Generating the Chart Using the Speedometer Icon
This buttons triggers the Dashboard Generator program. The program reads the parameters for each dial from the database on ChtData, generates the dial and places it sequentially on the Dashboard sheeta for the dashboard group to which the dial belongs. If required, it adds a dashboard sheet for a particular group and names it Dashboardn where ‘n’ is the dashboard (group) number before generating the dials for a group. Remember that you need to run Update every time you edit the data on ChtDat to see the changes. When you click Update - it'll Update ALL charts for ALL dashboards - inserting new sheets named Dashboard1, Dashboard2 etc. (at the end of the workbook) if one doesn't already exist. The number of such sheets will be equal to the number of groups defined on sheet ChtData.
Use the Clear icon
This button simply clears all the dials from the Dashboard sheets in the workbook. It is meant to reduce the file size to make it portable - in case you wish to email a file with many dashboards. You can always re-run Update to populate the dashboards when the copied file has reached its destination.

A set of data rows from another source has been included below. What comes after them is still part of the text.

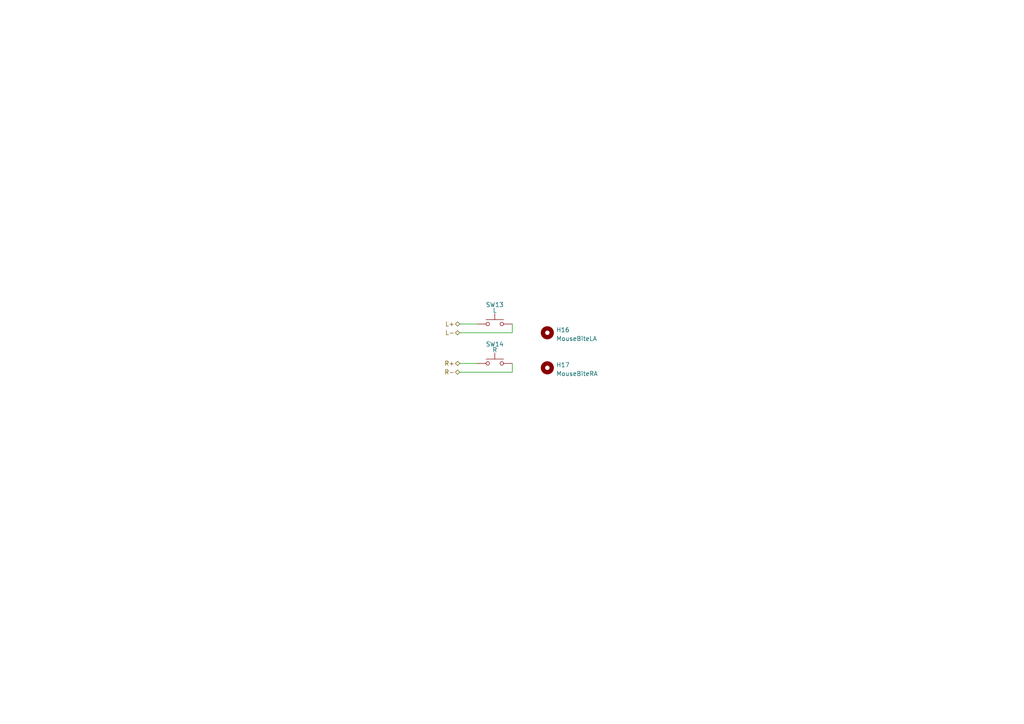
<source format=kicad_sch>
(kicad_sch (version 20211123) (generator eeschema)

  (uuid 4034a7a5-82cd-4e4e-8d6c-4c26affdb4c6)

  (paper "A4")

  


  (wire (pts (xy 148.59 93.98) (xy 148.59 96.52))
    (stroke (width 0) (type default) (color 0 0 0 0))
    (uuid 031a83ad-3fd9-40a8-a102-15df3f969c61)
  )
  (wire (pts (xy 133.35 105.41) (xy 138.43 105.41))
    (stroke (width 0) (type default) (color 0 0 0 0))
    (uuid 053979a5-0255-4f53-b95a-d85898553b3a)
  )
  (wire (pts (xy 148.59 105.41) (xy 148.59 107.95))
    (stroke (width 0) (type default) (color 0 0 0 0))
    (uuid 26e6477a-e8ba-4475-8ea5-437d6893bcc1)
  )
  (wire (pts (xy 133.35 107.95) (xy 148.59 107.95))
    (stroke (width 0) (type default) (color 0 0 0 0))
    (uuid c18574a2-765a-4409-ba6d-a7b0208c88b1)
  )
  (wire (pts (xy 133.35 96.52) (xy 148.59 96.52))
    (stroke (width 0) (type default) (color 0 0 0 0))
    (uuid ce17d013-728d-4ffa-aee2-c5109cbacc27)
  )
  (wire (pts (xy 133.35 93.98) (xy 138.43 93.98))
    (stroke (width 0) (type default) (color 0 0 0 0))
    (uuid ee608660-6142-4de7-af5a-5766fa5c7694)
  )

  (hierarchical_label "L-" (shape bidirectional) (at 133.35 96.52 180)
    (effects (font (size 1.27 1.27)) (justify right))
    (uuid 0ee3070d-3077-4233-8e9d-f1d06e86eab6)
  )
  (hierarchical_label "R-" (shape bidirectional) (at 133.35 107.95 180)
    (effects (font (size 1.27 1.27)) (justify right))
    (uuid 473c0ecf-abb7-4164-8a93-814698fe630f)
  )
  (hierarchical_label "R+" (shape bidirectional) (at 133.35 105.41 180)
    (effects (font (size 1.27 1.27)) (justify right))
    (uuid cd29dbcb-8965-4929-90f5-65181bb0c46d)
  )
  (hierarchical_label "L+" (shape bidirectional) (at 133.35 93.98 180)
    (effects (font (size 1.27 1.27)) (justify right))
    (uuid f55c8583-7137-45d8-8182-558c740bfb07)
  )

  (symbol (lib_name "SW_Push_1") (lib_id "Switch:SW_Push") (at 143.51 93.98 0) (mirror y) (unit 1)
    (in_bom yes) (on_board yes)
    (uuid 31931ad7-7ea8-4ba0-8af6-8bc0a881773a)
    (property "Reference" "SW13" (id 0) (at 143.51 88.392 0))
    (property "Value" "L" (id 1) (at 143.51 90.043 0))
    (property "Footprint" "PhobGCC_2_0_0_footprints:Trigger_Contact_Big" (id 2) (at 143.51 88.9 0)
      (effects (font (size 1.27 1.27)) hide)
    )
    (property "Datasheet" "~" (id 3) (at 143.51 88.9 0)
      (effects (font (size 1.27 1.27)) hide)
    )
    (pin "1" (uuid 8d2f24ae-a687-4ed8-9e4a-bbd7af13aa60))
    (pin "2" (uuid cc595fec-d80e-426c-adeb-f285147ba3d5))
  )

  (symbol (lib_id "Mechanical:MountingHole") (at 158.75 106.68 0) (unit 1)
    (in_bom yes) (on_board yes) (fields_autoplaced)
    (uuid c0bdbb38-eeb6-41c0-a30f-cd741c3556b1)
    (property "Reference" "H17" (id 0) (at 161.29 105.8453 0)
      (effects (font (size 1.27 1.27)) (justify left))
    )
    (property "Value" "MouseBiteRA" (id 1) (at 161.29 108.3822 0)
      (effects (font (size 1.27 1.27)) (justify left))
    )
    (property "Footprint" "PhobGCC_2_0_0_footprints:breakaway-mousebites-double" (id 2) (at 158.75 106.68 0)
      (effects (font (size 1.27 1.27)) hide)
    )
    (property "Datasheet" "~" (id 3) (at 158.75 106.68 0)
      (effects (font (size 1.27 1.27)) hide)
    )
  )

  (symbol (lib_id "Mechanical:MountingHole") (at 158.75 96.52 0) (unit 1)
    (in_bom yes) (on_board yes) (fields_autoplaced)
    (uuid d4082826-57f6-4fc1-9a87-66998c36d4a6)
    (property "Reference" "H16" (id 0) (at 161.29 95.6853 0)
      (effects (font (size 1.27 1.27)) (justify left))
    )
    (property "Value" "MouseBiteLA" (id 1) (at 161.29 98.2222 0)
      (effects (font (size 1.27 1.27)) (justify left))
    )
    (property "Footprint" "PhobGCC_2_0_0_footprints:breakaway-mousebites-double" (id 2) (at 158.75 96.52 0)
      (effects (font (size 1.27 1.27)) hide)
    )
    (property "Datasheet" "~" (id 3) (at 158.75 96.52 0)
      (effects (font (size 1.27 1.27)) hide)
    )
  )

  (symbol (lib_name "SW_Push_2") (lib_id "Switch:SW_Push") (at 143.51 105.41 0) (mirror y) (unit 1)
    (in_bom yes) (on_board yes)
    (uuid ec4921b5-0327-46cb-91a9-afedbc2dd4a5)
    (property "Reference" "SW14" (id 0) (at 143.51 99.822 0))
    (property "Value" "R" (id 1) (at 143.51 101.473 0))
    (property "Footprint" "PhobGCC_2_0_0_footprints:Trigger_Contact_Big" (id 2) (at 143.51 100.33 0)
      (effects (font (size 1.27 1.27)) hide)
    )
    (property "Datasheet" "~" (id 3) (at 143.51 100.33 0)
      (effects (font (size 1.27 1.27)) hide)
    )
    (pin "1" (uuid e4b7db8f-bd5a-494d-bf08-d816cfec6423))
    (pin "2" (uuid 2ed3b816-9dee-4571-a00f-6810267a41fd))
  )
)

</source>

Once the dashboards have been generated, you can copy/paste the individual dials or copy a picture of entire dashboard ranges to the presentation you are working on.
Miscellaneous Notes
Resizing the dials:
If you enlarge the pictures, the colored zone series may get detached from the dial periphery. Also the lines may appear distorted. This is because of the way the chart is designed - for the size of the chart as it is now, everything will appear correct, the zones will be just within the inner border of the dial. Resizing will distort things (especially when you are using color zones). If you do not wish to use color zones you simply leave the From To values for color zones (Range J through S) blank - then you can resize the pictures with some freedom.
Page Setup
The program will respect any page setup changes that you make. If you create a sheet of charts today, set certain page setup settings, then create the chart again tomorrow, the program will remember the page setup settings that you assigned.
Page Setup
It is very likely that the data for the dashboards you generate would be located in workbooks. If so, you wouldn’t want to enter fresh data for every session. A convenient way to use this program is to save the Dashboard Generator workbook with different names that you can easily identify with the data source on which it depends and in each such copy, put formulas referring to cells/ranges in the related data source workbook(s). Using formulas gives you the advantage that the when you open a formula-based Dashboard Generator workbook, the formulas update (when you update links) even if the the source book is not open – you just need to click Update.
Carrying this concept a little further – let’s say you have a series of monthly workbooks with identical structure. You have a formula-based Dashboard Generator which you last ran on the file for April. Now you wish to run it for May. All you need to do is to open the related Dashboard Generator, do Edit>Links>Change Source and point to the file for May. The formulas will now draw data from the file for May and you just need to click the Update button to update the dashboards.
The Speedometer Chart Utility is the Fastest Method
One client reported attempting to produce speedometer charts using Autoshapes. They would spend the better part of a day each month to produce these reports for their manager. After buying the Speedometer chart utility, they can produce dozens of speedometer charts each day in a matter of seconds. Their speedometer-crazy manager is thrilled with the dashboard which are displayed on the production floor each day.
Requirements
This add-in requires that you have a copy of Excel 97, Excel 2000, Excel 2002, or Excel 2003. It is not compatible with Excel 2007 or any Macintosh versions of Excel.